At the beginning of 2016, our local Target store closed. I was surprised at how quickly the entire property assumed an air of neglect. By late spring, the landscaping was overgrown, parking lot cracks sprouted unsightly weeds, and trash accumulated along the sidewalk. Although I know these changes happened gradually, it didn’t seem that way. It felt as though one day everything looked just fine, and the next it looked sad, run down, forgotten.
I imagine I can be much like this closed store. My heart needs daily time in God’s Word. Without it, I quickly see signs of neglect sprouting up in my life. Seeds of doubt and worry take root. They break through into my heart where they begin to grow. They push my Savior out of the way, and rearrange my priorities. Worldly philosophies blow in and settle in the recesses of my mind. I begin to question that which is true and absolute. I become confused about right and wrong. I wonder what direction to go in life. I feel hallowed out and empty, and I wonder: How did this happen all of the sudden? When did fear replace faith, and thus despair replace joy?
Maybe this has never happened to you. But I find myself sliding into the same old patterns time and again. I’ve even blogged about it before, and I still fail to stop myself from unintentionally sewing seeds of neglect in my life. These changes are gradual, too. One day I skip devotion or prayer time because I’m too tired or too busy.

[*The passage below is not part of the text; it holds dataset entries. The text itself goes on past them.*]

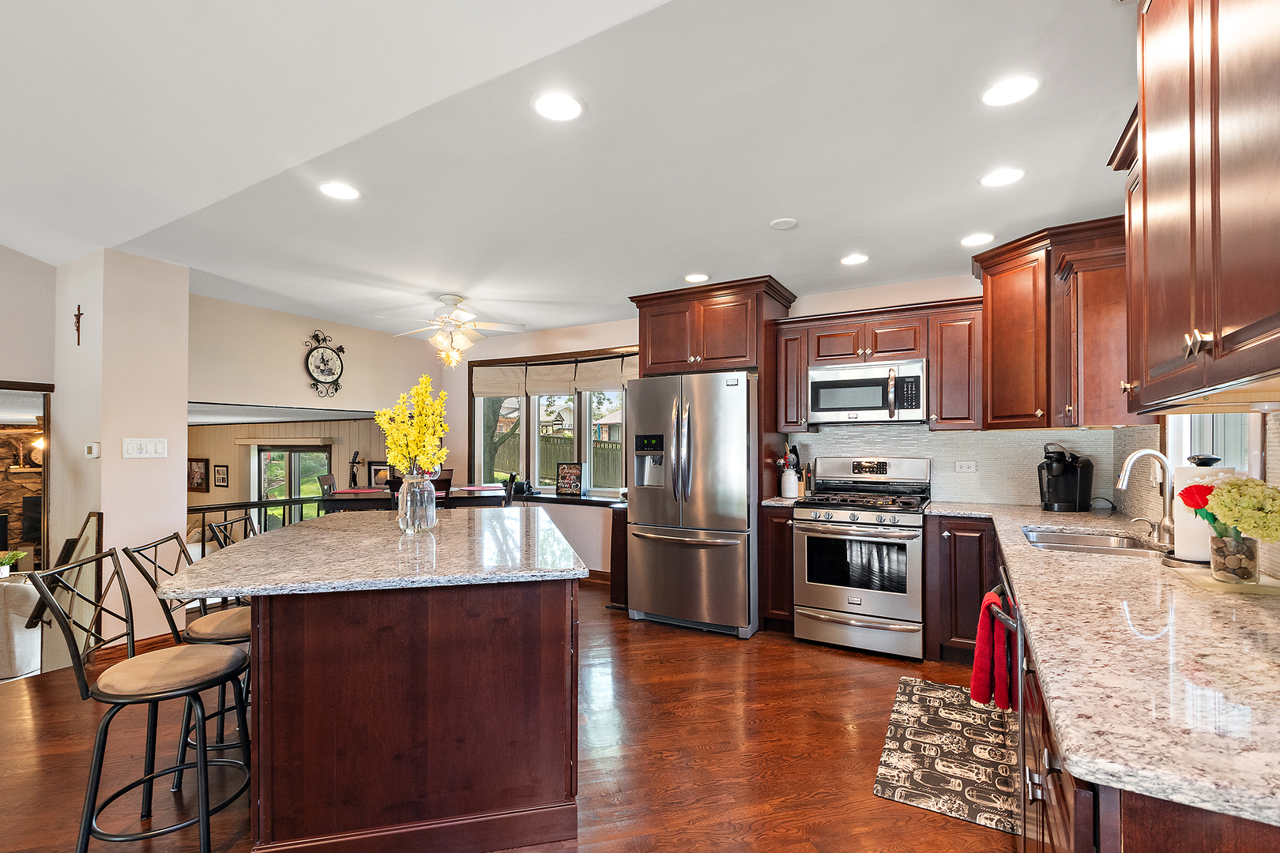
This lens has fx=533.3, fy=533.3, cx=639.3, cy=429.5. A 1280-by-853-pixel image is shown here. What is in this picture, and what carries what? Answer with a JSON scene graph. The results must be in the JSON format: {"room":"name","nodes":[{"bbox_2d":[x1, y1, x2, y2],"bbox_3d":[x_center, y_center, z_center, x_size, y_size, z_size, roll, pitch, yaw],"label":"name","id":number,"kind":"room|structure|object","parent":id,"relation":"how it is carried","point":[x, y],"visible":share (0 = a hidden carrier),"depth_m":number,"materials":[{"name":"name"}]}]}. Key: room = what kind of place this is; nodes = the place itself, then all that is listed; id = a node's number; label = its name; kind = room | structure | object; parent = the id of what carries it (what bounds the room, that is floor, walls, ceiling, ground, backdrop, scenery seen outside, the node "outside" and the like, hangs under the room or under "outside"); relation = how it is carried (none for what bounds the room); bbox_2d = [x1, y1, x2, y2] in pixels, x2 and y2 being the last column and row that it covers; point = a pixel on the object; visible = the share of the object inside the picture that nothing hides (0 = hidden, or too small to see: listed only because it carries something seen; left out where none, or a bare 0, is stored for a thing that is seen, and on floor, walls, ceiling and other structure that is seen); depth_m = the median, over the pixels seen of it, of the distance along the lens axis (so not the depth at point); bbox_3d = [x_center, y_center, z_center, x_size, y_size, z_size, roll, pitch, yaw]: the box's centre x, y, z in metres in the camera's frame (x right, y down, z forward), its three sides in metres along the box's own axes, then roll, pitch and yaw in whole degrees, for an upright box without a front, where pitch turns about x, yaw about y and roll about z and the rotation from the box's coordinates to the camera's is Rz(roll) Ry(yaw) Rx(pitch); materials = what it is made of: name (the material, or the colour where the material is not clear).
{"room":"kitchen","nodes":[
{"label":"kitchen","id":0,"kind":"room"},
{"bbox_2d":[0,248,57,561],"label":"left wall","id":1,"kind":"structure","parent":0,"point":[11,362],"depth_m":3.71,"materials":[{"name":"paint"}]},
{"bbox_2d":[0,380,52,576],"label":"doorway","id":2,"kind":"object","parent":1,"relation":"in","point":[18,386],"visible":0.67,"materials":[{"name":"brown"}]},
{"bbox_2d":[49,246,190,661],"bbox_3d":[-3.524,0.241,3.678,0.799,2.824,0.568,0,-1,30],"label":"wall column","id":3,"kind":"structure","parent":0,"point":[176,498],"depth_m":3.43,"materials":[{"name":"white paint"}]},
{"bbox_2d":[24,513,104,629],"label":"stair railing","id":4,"kind":"object","parent":3,"relation":"attached to","point":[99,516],"visible":0.59,"depth_m":3.27,"materials":[{"name":"brown wood"}]},
{"bbox_2d":[72,303,83,345],"bbox_3d":[-3.595,-0.656,3.413,0.119,0.252,0.029,0,-1,30],"label":"crucifix","id":5,"kind":"object","parent":3,"relation":"attached to","point":[78,310],"visible":0.98,"depth_m":3.41,"materials":[{"name":"brown wood"}]},
{"bbox_2d":[84,441,100,458],"bbox_3d":[-3.343,0.126,3.257,0.109,0.087,0.028,0,-1,30],"label":"thermostat","id":6,"kind":"object","parent":3,"relation":"attached to","point":[93,449],"visible":0.99,"depth_m":3.24,"materials":[{"name":"white plastic"}]},
{"bbox_2d":[94,632,179,663],"bbox_3d":[-3.250,1.382,3.224,0.122,0.100,0.752,0,-1,30],"label":"baseboard","id":7,"kind":"structure","parent":3,"relation":"attached to","point":[168,638],"depth_m":3.35,"materials":[{"name":"brown wood"}]},
{"bbox_2d":[121,437,167,458],"bbox_3d":[-3.137,0.119,3.379,0.013,0.119,0.219,0,-1,30],"label":"light switch","id":8,"kind":"object","parent":3,"relation":"attached to","point":[144,446],"visible":0.98,"depth_m":3.37,"materials":[{"name":"white plastic"}]},
{"bbox_2d":[185,417,395,529],"bbox_3d":[-5.137,1.049,7.197,3.823,2.573,0.919,0,-1,30],"label":"far room wall","id":9,"kind":"structure","parent":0,"point":[219,434],"depth_m":7.30,"materials":[{"name":"wood"}]},
{"bbox_2d":[187,456,208,492],"bbox_3d":[-6.344,0.650,7.641,0.405,0.474,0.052,0,-1,30],"label":"picture frame","id":10,"kind":"object","parent":9,"relation":"attached to","point":[199,466],"visible":0.98,"depth_m":7.61,"materials":[{"name":"brown wood"}]},
{"bbox_2d":[211,463,229,487],"bbox_3d":[-5.994,0.668,7.624,0.283,0.326,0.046,0,-1,30],"label":"picture frame","id":11,"kind":"object","parent":9,"relation":"attached to","point":[219,473],"visible":0.98,"depth_m":7.61,"materials":[{"name":"black wood"}]},
{"bbox_2d":[254,444,331,529],"bbox_3d":[-4.867,1.234,7.450,1.394,2.029,0.107,0,-1,30],"label":"sliding door","id":12,"kind":"structure","parent":9,"relation":"in","point":[291,456],"depth_m":7.47,"materials":[{"name":"glass"}]},
{"bbox_2d":[367,461,392,487],"bbox_3d":[-3.161,0.575,6.540,0.318,0.352,0.077,0,-1,30],"label":"picture frame","id":13,"kind":"object","parent":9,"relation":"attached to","point":[377,468],"visible":0.73,"depth_m":6.52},
{"bbox_2d":[188,292,446,515],"bbox_3d":[-3.168,0.076,5.258,0.133,2.369,2.627,0,-1,30],"label":"dining wall","id":14,"kind":"structure","parent":0,"point":[347,334],"depth_m":4.99,"materials":[{"name":"beige paint"}]},
{"bbox_2d":[304,331,346,397],"bbox_3d":[-3.035,-0.620,5.162,0.058,0.644,0.400,0,-1,30],"label":"wall clock","id":15,"kind":"object","parent":14,"relation":"attached to","point":[324,371],"visible":0.99,"depth_m":5.15,"materials":[{"name":"black metal"}]},
{"bbox_2d":[0,576,1017,852],"bbox_3d":[-1.551,1.460,2.178,7.501,0.144,7.553,0,-1,30],"label":"floor","id":16,"kind":"structure","parent":0,"point":[670,635],"depth_m":2.26,"materials":[{"name":"brown wood"}]},
{"bbox_2d":[0,576,41,680],"bbox_3d":[-4.816,1.513,3.819,0.920,0.890,0.881,0,-1,30],"label":"armchair","id":17,"kind":"object","parent":16,"relation":"on","point":[24,670],"visible":0.74,"depth_m":3.72,"materials":[{"name":"white fabric"}]},
{"bbox_2d":[0,550,25,578],"bbox_3d":[-5.285,1.115,4.456,0.221,0.222,0.236,0,-1,30],"label":"potted plant","id":18,"kind":"object","parent":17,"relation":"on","point":[9,558],"visible":0.98,"depth_m":4.44,"materials":[{"name":"green plant"}]},
{"bbox_2d":[30,547,251,852],"bbox_3d":[-1.584,0.900,1.760,0.504,0.967,0.419,0,-1,-6],"label":"bar stool","id":19,"kind":"object","parent":16,"relation":"on","point":[156,698],"visible":0.99,"depth_m":1.69,"materials":[{"name":"black metal"}]},
{"bbox_2d":[126,528,254,784],"bbox_3d":[-1.684,0.913,2.180,0.509,0.973,0.404,0,-1,-9],"label":"bar stool","id":20,"kind":"object","parent":16,"relation":"on","point":[219,630],"visible":0.46,"depth_m":2.07,"materials":[{"name":"black metal"}]},
{"bbox_2d":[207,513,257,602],"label":"bar stool","id":21,"kind":"object","parent":16,"relation":"on","point":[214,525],"visible":0.16,"depth_m":2.76,"materials":[{"name":"metal"}]},
{"bbox_2d":[186,494,328,540],"bbox_3d":[-3.113,0.994,4.375,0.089,0.967,2.095,0,-1,30],"label":"railing","id":22,"kind":"object","parent":16,"relation":"on","point":[211,508],"visible":0.22,"depth_m":4.31,"materials":[{"name":"black metal"}]},
{"bbox_2d":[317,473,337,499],"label":"dining chair","id":23,"kind":"object","parent":16,"relation":"on","point":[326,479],"visible":0.25,"depth_m":5.01,"materials":[{"name":"wood"}]},
{"bbox_2d":[182,526,583,852],"bbox_3d":[-0.990,0.933,2.419,1.334,0.880,1.781,0,-1,-13],"label":"kitchen island","id":24,"kind":"object","parent":16,"relation":"on","point":[259,683],"visible":0.96,"depth_m":1.71,"materials":[{"name":"brown wood"}]},
{"bbox_2d":[161,508,588,597],"bbox_3d":[-1.015,0.476,2.412,1.487,0.038,1.478,0,-1,30],"label":"island countertop","id":25,"kind":"structure","parent":24,"relation":"on","point":[279,533],"depth_m":1.91,"materials":[{"name":"stone"}]},
{"bbox_2d":[396,472,437,533],"bbox_3d":[-1.020,0.338,2.459,0.170,0.254,0.170,0,-1,30],"label":"glass vase","id":26,"kind":"object","parent":25,"relation":"on","point":[409,501],"visible":0.96,"depth_m":2.40,"materials":[{"name":"clear glass"}]},
{"bbox_2d":[372,374,448,475],"bbox_3d":[-1.054,0.062,2.475,0.302,0.591,0.365,0,-1,-18],"label":"yellow flowers","id":27,"kind":"object","parent":26,"relation":"in","point":[439,456],"visible":0.79,"depth_m":2.44,"materials":[{"name":"yellow plant"}]},
{"bbox_2d":[316,483,516,512],"bbox_3d":[-2.017,1.006,5.115,1.190,0.827,1.076,0,-1,30],"label":"dining table","id":28,"kind":"object","parent":16,"relation":"on","point":[371,494],"visible":0.29,"depth_m":4.73,"materials":[{"name":"brown wood"}]},
{"bbox_2d":[348,451,362,488],"bbox_3d":[-3.328,0.481,6.235,0.182,0.477,0.142,0,-1,30],"label":"figurine","id":29,"kind":"object","parent":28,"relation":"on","point":[356,453],"visible":0.88,"depth_m":6.21,"materials":[{"name":"black"}]},
{"bbox_2d":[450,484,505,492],"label":"placemat","id":30,"kind":"object","parent":28,"relation":"on","point":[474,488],"visible":0.89,"depth_m":4.85,"materials":[{"name":"fabric"}]},
{"bbox_2d":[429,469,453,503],"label":"dining chair","id":31,"kind":"object","parent":16,"relation":"on","point":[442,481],"visible":0.22,"depth_m":4.83,"materials":[{"name":"brown wood"}]},
{"bbox_2d":[503,472,518,506],"bbox_3d":[-1.331,0.913,4.829,0.453,1.018,0.411,0,-1,-6],"label":"dining chair","id":32,"kind":"object","parent":16,"relation":"on","point":[510,494],"visible":0.21,"depth_m":4.71,"materials":[{"name":"wood"}]},
{"bbox_2d":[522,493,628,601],"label":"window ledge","id":33,"kind":"object","parent":16,"relation":"on","point":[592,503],"visible":0.3,"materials":[{"name":"brown wood"}]},
{"bbox_2d":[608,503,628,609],"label":"side cabinet","id":34,"kind":"object","parent":16,"relation":"on","point":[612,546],"visible":0.29,"depth_m":4.23,"materials":[{"name":"brown wood"}]},
{"bbox_2d":[624,369,758,638],"bbox_3d":[0.492,0.514,4.072,0.911,1.786,0.948,0,-1,30],"label":"refrigerator","id":35,"kind":"object","parent":16,"relation":"on","point":[637,496],"visible":0.93,"depth_m":3.69,"materials":[{"name":"silver metal"}]},
{"bbox_2d":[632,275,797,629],"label":"refrigerator cabinet","id":36,"kind":"object","parent":16,"relation":"on","point":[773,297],"visible":0.69,"depth_m":3.96,"materials":[{"name":"brown wood"}]},
{"bbox_2d":[759,504,796,632],"bbox_3d":[1.084,0.971,3.897,0.243,0.893,0.641,0,-1,30],"label":"base cabinet","id":37,"kind":"object","parent":16,"relation":"on","point":[782,523],"visible":0.43,"depth_m":3.65,"materials":[{"name":"brown wood"}]},
{"bbox_2d":[759,496,807,507],"bbox_3d":[1.093,0.514,3.919,0.344,0.039,0.570,0,-1,30],"label":"countertop","id":38,"kind":"structure","parent":37,"relation":"on","point":[780,503],"depth_m":3.71,"materials":[{"name":"stone"}]},
{"bbox_2d":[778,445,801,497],"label":"utensil crock","id":39,"kind":"object","parent":38,"relation":"on","point":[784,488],"visible":0.97,"depth_m":3.97,"materials":[{"name":"white ceramic"}]},
{"bbox_2d":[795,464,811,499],"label":"knife block","id":40,"kind":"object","parent":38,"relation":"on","point":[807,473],"visible":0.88,"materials":[{"name":"brown wood"}]},
{"bbox_2d":[792,455,931,658],"bbox_3d":[1.504,0.800,3.611,0.759,1.212,0.743,0,-1,30],"label":"gas range","id":41,"kind":"object","parent":16,"relation":"on","point":[835,596],"visible":0.99,"depth_m":3.39,"materials":[{"name":"silver metal"}]},
{"bbox_2d":[873,675,1017,835],"bbox_3d":[1.408,1.386,2.389,0.515,0.009,1.160,0,-1,30],"label":"kitchen rug","id":42,"kind":"object","parent":16,"relation":"on","point":[915,692],"visible":0.88,"depth_m":2.24,"materials":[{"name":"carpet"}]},
{"bbox_2d":[923,513,1000,664],"bbox_3d":[2.071,0.959,3.378,0.412,0.879,0.620,0,-1,30],"label":"base cabinet","id":43,"kind":"object","parent":16,"relation":"on","point":[960,525],"visible":0.56,"depth_m":3.16,"materials":[{"name":"brown wood"}]},
{"bbox_2d":[926,501,1279,852],"bbox_3d":[1.419,0.886,1.657,0.717,0.846,3.486,0,-1,30],"label":"base cabinet","id":44,"kind":"object","parent":16,"relation":"on","point":[1060,804],"visible":0.32,"depth_m":1.11,"materials":[{"name":"brown wood"}]},
{"bbox_2d":[993,564,1028,849],"bbox_3d":[1.372,0.921,1.545,0.654,0.849,0.602,0,-1,30],"label":"dishwasher","id":45,"kind":"object","parent":44,"relation":"in","point":[1020,675],"visible":0.18,"depth_m":1.50,"materials":[{"name":"metal"}]},
{"bbox_2d":[967,589,1012,712],"bbox_3d":[1.184,0.759,1.804,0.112,0.368,0.224,0,-1,30],"label":"red towel","id":46,"kind":"object","parent":45,"relation":"hanging from","point":[985,650],"visible":0.91,"depth_m":1.76,"materials":[{"name":"red fabric"}]},
{"bbox_2d":[919,498,1279,834],"bbox_3d":[1.562,0.457,1.753,0.919,0.037,3.026,0,-1,30],"label":"countertop","id":47,"kind":"structure","parent":44,"relation":"on","point":[1113,563],"depth_m":1.01,"materials":[{"name":"stone"}]},
{"bbox_2d":[1036,441,1095,510],"bbox_3d":[2.533,0.277,3.206,0.310,0.402,0.219,0,-1,-21],"label":"coffee maker","id":48,"kind":"object","parent":47,"relation":"on","point":[1073,483],"visible":0.99,"depth_m":3.15,"materials":[{"name":"black plastic"}]},
{"bbox_2d":[1020,526,1163,555],"bbox_3d":[1.943,0.577,2.299,0.491,0.163,0.669,0,-1,30],"label":"sink","id":49,"kind":"object","parent":47,"relation":"in","point":[1063,538],"visible":0.39,"depth_m":2.47,"materials":[{"name":"silver metal"}]},
{"bbox_2d":[1117,448,1178,546],"bbox_3d":[2.092,0.268,2.199,0.220,0.380,0.138,0,-1,30],"label":"faucet","id":50,"kind":"object","parent":47,"relation":"on","point":[1120,483],"visible":0.99,"depth_m":2.17,"materials":[{"name":"silver metal"}]},
{"bbox_2d":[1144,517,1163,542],"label":"soap dispenser","id":51,"kind":"object","parent":47,"relation":"on","point":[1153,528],"visible":0.98,"depth_m":2.25,"materials":[{"name":"silver metal"}]},
{"bbox_2d":[1165,455,1232,564],"bbox_3d":[1.861,0.267,1.772,0.181,0.359,0.178,0,-1,30],"label":"paper towel holder","id":52,"kind":"object","parent":47,"relation":"on","point":[1178,536],"visible":0.49,"depth_m":1.74,"materials":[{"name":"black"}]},
{"bbox_2d":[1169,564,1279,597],"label":"cutting board","id":53,"kind":"object","parent":47,"relation":"on","point":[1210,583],"visible":0.66,"depth_m":1.53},
{"bbox_2d":[1208,534,1261,583],"bbox_3d":[1.720,0.375,1.547,0.107,0.121,0.107,0,-1,30],"label":"glass vase","id":54,"kind":"object","parent":47,"relation":"on","point":[1213,553],"visible":0.91,"depth_m":1.51,"materials":[{"name":"clear glass"}]},
{"bbox_2d":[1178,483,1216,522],"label":"red flower","id":55,"kind":"object","parent":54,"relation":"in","point":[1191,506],"visible":0.62,"depth_m":1.65,"materials":[{"name":"red plant"}]},
{"bbox_2d":[1190,474,1279,545],"bbox_3d":[1.683,0.266,1.491,0.230,0.293,0.241,0,-1,30],"label":"flower bouquet","id":56,"kind":"object","parent":54,"relation":"in","point":[1233,483],"visible":0.97,"depth_m":1.45,"materials":[{"name":"plant"}]},
{"bbox_2d":[0,0,1138,345],"bbox_3d":[-1.302,-1.192,2.267,7.042,0.127,7.219,0,-1,30],"label":"ceiling","id":57,"kind":"structure","parent":0,"point":[16,245],"depth_m":2.13,"materials":[{"name":"white paint"}]},
{"bbox_2d":[318,180,360,200],"bbox_3d":[-1.438,-1.139,2.551,0.186,0.007,0.186,0,-1,30],"label":"recessed light","id":58,"kind":"object","parent":57,"relation":"in","point":[341,190],"visible":0.99,"depth_m":2.54,"materials":[{"name":"white"}]},
{"bbox_2d":[387,293,524,369],"bbox_3d":[-1.537,-0.786,4.403,1.067,0.601,1.068,0,-1,-30],"label":"ceiling fan","id":59,"kind":"object","parent":57,"relation":"hanging from","point":[449,299],"visible":0.99,"depth_m":4.33,"materials":[{"name":"white"}]},
{"bbox_2d":[531,90,584,121],"bbox_3d":[-0.292,-1.156,1.912,0.188,0.008,0.189,0,-1,30],"label":"recessed light","id":60,"kind":"object","parent":57,"relation":"in","point":[555,103],"visible":0.99,"depth_m":1.90,"materials":[{"name":"white"}]},
{"bbox_2d":[684,272,710,282],"bbox_3d":[0.416,-1.100,3.865,0.183,0.007,0.183,0,-1,30],"label":"recessed light","id":61,"kind":"object","parent":57,"relation":"in","point":[694,277],"visible":0.99,"depth_m":3.85,"materials":[{"name":"white"}]},
{"bbox_2d":[768,216,797,229],"bbox_3d":[0.780,-1.121,2.907,0.135,0.022,0.135,0,-1,30],"label":"smoke detector","id":62,"kind":"object","parent":57,"relation":"attached to","point":[784,222],"visible":0.99,"depth_m":2.89,"materials":[{"name":"white"}]},
{"bbox_2d":[839,252,869,265],"bbox_3d":[1.388,-1.103,3.459,0.180,0.007,0.181,0,-1,30],"label":"recessed light","id":63,"kind":"object","parent":57,"relation":"in","point":[852,260],"visible":0.99,"depth_m":3.45,"materials":[{"name":"white"}]},
{"bbox_2d":[959,232,994,246],"bbox_3d":[1.960,-1.105,3.103,0.182,0.007,0.183,0,-1,30],"label":"recessed light","id":64,"kind":"object","parent":57,"relation":"in","point":[973,239],"visible":0.99,"depth_m":3.09,"materials":[{"name":"white"}]},
{"bbox_2d":[978,167,1024,187],"bbox_3d":[1.629,-1.135,2.404,0.183,0.007,0.183,0,-1,30],"label":"recessed light","id":65,"kind":"object","parent":57,"relation":"in","point":[1005,178],"visible":0.99,"depth_m":2.39,"materials":[{"name":"white"}]},
{"bbox_2d":[979,73,1040,106],"bbox_3d":[1.267,-1.158,1.828,0.184,0.007,0.183,0,-1,30],"label":"recessed light","id":66,"kind":"object","parent":57,"relation":"in","point":[1008,85],"visible":0.99,"depth_m":1.82,"materials":[{"name":"white"}]},
{"bbox_2d":[442,272,1039,589],"bbox_3d":[0.381,0.176,4.883,6.104,2.535,0.160,0,-1,30],"label":"back wall","id":67,"kind":"structure","parent":0,"point":[602,339],"depth_m":5.33,"materials":[{"name":"white paint"}]},
{"bbox_2d":[467,346,635,494],"bbox_3d":[-0.800,-0.045,5.485,2.414,1.504,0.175,0,-1,30],"label":"window","id":68,"kind":"structure","parent":67,"relation":"in","point":[525,434],"depth_m":5.57,"materials":[{"name":"glass"}]},
{"bbox_2d":[470,363,527,397],"bbox_3d":[-1.555,-0.535,5.890,0.728,0.343,0.061,0,-1,30],"label":"roman shade","id":69,"kind":"object","parent":68,"relation":"attached to","point":[517,391],"visible":0.91,"depth_m":5.87,"materials":[{"name":"beige fabric"}]},
{"bbox_2d":[521,359,577,397],"bbox_3d":[-0.932,-0.529,5.509,0.664,0.353,0.063,0,-1,30],"label":"roman shade","id":70,"kind":"object","parent":68,"relation":"attached to","point":[557,389],"visible":0.91,"depth_m":5.49,"materials":[{"name":"fabric"}]},
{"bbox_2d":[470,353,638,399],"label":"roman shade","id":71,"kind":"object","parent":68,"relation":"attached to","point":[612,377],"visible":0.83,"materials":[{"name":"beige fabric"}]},
{"bbox_2d":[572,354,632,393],"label":"roman shade","id":72,"kind":"object","parent":68,"relation":"attached to","point":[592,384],"visible":0.81,"depth_m":5.25,"materials":[{"name":"fabric"}]},
{"bbox_2d":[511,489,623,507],"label":"window sill","id":73,"kind":"object","parent":67,"relation":"attached to","point":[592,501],"visible":0.55,"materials":[{"name":"black"}]},
{"bbox_2d":[555,462,584,496],"bbox_3d":[-0.682,0.484,5.204,0.287,0.317,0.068,0,-1,19],"label":"framed sign","id":74,"kind":"object","parent":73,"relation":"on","point":[567,471],"visible":1,"depth_m":5.19,"materials":[{"name":"black"}]},
{"bbox_2d":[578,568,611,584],"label":"baseboard","id":75,"kind":"structure","parent":67,"relation":"attached to","point":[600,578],"depth_m":5.12,"materials":[{"name":"brown wood"}]},
{"bbox_2d":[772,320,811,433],"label":"upper cabinet","id":76,"kind":"object","parent":67,"relation":"attached to","point":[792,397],"visible":0.79,"depth_m":3.97,"materials":[{"name":"brown wood"}]},
{"bbox_2d":[777,294,984,435],"bbox_3d":[1.669,-0.407,3.818,1.331,0.835,0.378,0,-1,30],"label":"upper cabinet","id":77,"kind":"object","parent":67,"relation":"attached to","point":[912,349],"visible":0.86,"depth_m":3.60,"materials":[{"name":"brown wood"}]},
{"bbox_2d":[805,358,927,424],"bbox_3d":[1.606,-0.250,3.783,0.759,0.411,0.452,0,-1,30],"label":"microwave","id":78,"kind":"object","parent":77,"relation":"attached to","point":[865,401],"visible":0.99,"depth_m":3.63,"materials":[{"name":"silver metal"}]},
{"bbox_2d":[785,425,1113,506],"bbox_3d":[2.081,0.241,3.793,1.746,0.512,0.011,0,-1,30],"label":"tile backsplash","id":79,"kind":"structure","parent":67,"relation":"attached to","point":[955,434],"depth_m":3.67,"materials":[{"name":"grey tile"}]},
{"bbox_2d":[953,459,977,473],"bbox_3d":[2.227,0.256,3.648,0.119,0.079,0.009,0,-1,30],"label":"wall outlet","id":80,"kind":"object","parent":79,"relation":"attached to","point":[962,468],"visible":0.98,"depth_m":3.65,"materials":[{"name":"white plastic"}]},
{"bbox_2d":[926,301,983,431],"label":"upper cabinet","id":81,"kind":"object","parent":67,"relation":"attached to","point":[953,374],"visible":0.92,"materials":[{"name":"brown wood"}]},
{"bbox_2d":[1106,410,1279,581],"bbox_3d":[1.988,0.107,1.558,0.165,2.464,3.933,0,-1,30],"label":"right wall","id":82,"kind":"structure","parent":0,"point":[1266,427],"depth_m":2.41,"materials":[{"name":"beige tile"}]},
{"bbox_2d":[975,216,1128,431],"bbox_3d":[2.412,-0.545,3.167,0.750,1.076,0.794,0,-1,30],"label":"corner upper cabinet","id":83,"kind":"object","parent":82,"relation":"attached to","point":[1003,344],"visible":0.79,"depth_m":3.00,"materials":[{"name":"brown wood"}]},
{"bbox_2d":[1114,0,1279,412],"bbox_3d":[1.301,-0.625,1.079,0.388,1.123,1.140,0,-1,30],"label":"upper cabinet","id":84,"kind":"object","parent":82,"relation":"attached to","point":[1171,310],"visible":1,"depth_m":1.11,"materials":[{"name":"brown wood"}]},
{"bbox_2d":[1163,412,1263,479],"bbox_3d":[2.245,-0.171,2.028,0.131,1.018,0.885,0,-1,30],"label":"window","id":85,"kind":"structure","parent":82,"relation":"in","point":[1173,438],"depth_m":2.12,"materials":[{"name":"white"}]},
{"label":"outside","id":86,"kind":"structure","parent":0,"visible":0},
{"bbox_2d":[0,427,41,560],"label":"stone fireplace","id":87,"kind":"structure","parent":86,"point":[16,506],"depth_m":6.60,"materials":[{"name":"stone"}]},
{"label":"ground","id":88,"kind":"structure","parent":86,"visible":0},
{"bbox_2d":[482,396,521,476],"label":"tree","id":89,"kind":"object","parent":88,"relation":"on","point":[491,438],"visible":0.29,"materials":[{"name":"green plant"}]},
{"bbox_2d":[539,434,623,488],"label":"wooden fence","id":90,"kind":"object","parent":88,"relation":"on","point":[594,468],"visible":0.24,"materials":[{"name":"brown wood"}]}
]}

Another day, I might pray but while my lips speak to my God, my mind runs through the To Do list, and when the prayer is over I have no recollection of it. These gradual changes eventually lead to a neglected spiritual life filled with weeds of discontent and trouble.
This is why daily use of the Word is essential. It’s the one habit I can’t afford to give up. When Jesus told the parable of the Sower and the Seed (Luke 8), He taught us that sometimes it’s the concerns of this life that choke out our use of the Word and can ultimately lead to spiritual death. I used to think He was speaking of ungodly concerns or bad habits. But what He actually says is there are those who are “choked with cares, riches, and pleasures of this life.” He doesn’t say they are sinful cares, only that they choke out His Word. Of this I am most definitely guilty.
Every evening when our family sits down for prayers, the last song we sing is a blessing. The words are: Lord, bless and keep Thou me as Thine. Lord, make Thy face upon me shine. Lord, lift Thy countenance on me; And give me peace, sweet peace, from Thee. Sadly, there are many nights I sing on auto pilot, not thinking and not registering what this blessing means for me. Other nights, thankfully, are different. Those are the times I sing and marvel that I can directly ask the Creator of the world to look favorably upon me. I feel God’s peace settle over me, surround me and fill me. And I wonder why I am so foolish as to let anyone or anything else take precedence in my life and heart.
May our loving Father give us grace and mercy to always make time for Him and to gladly abide in His Word. And if we are to neglect anything, may it be only those things that pull us away from Him.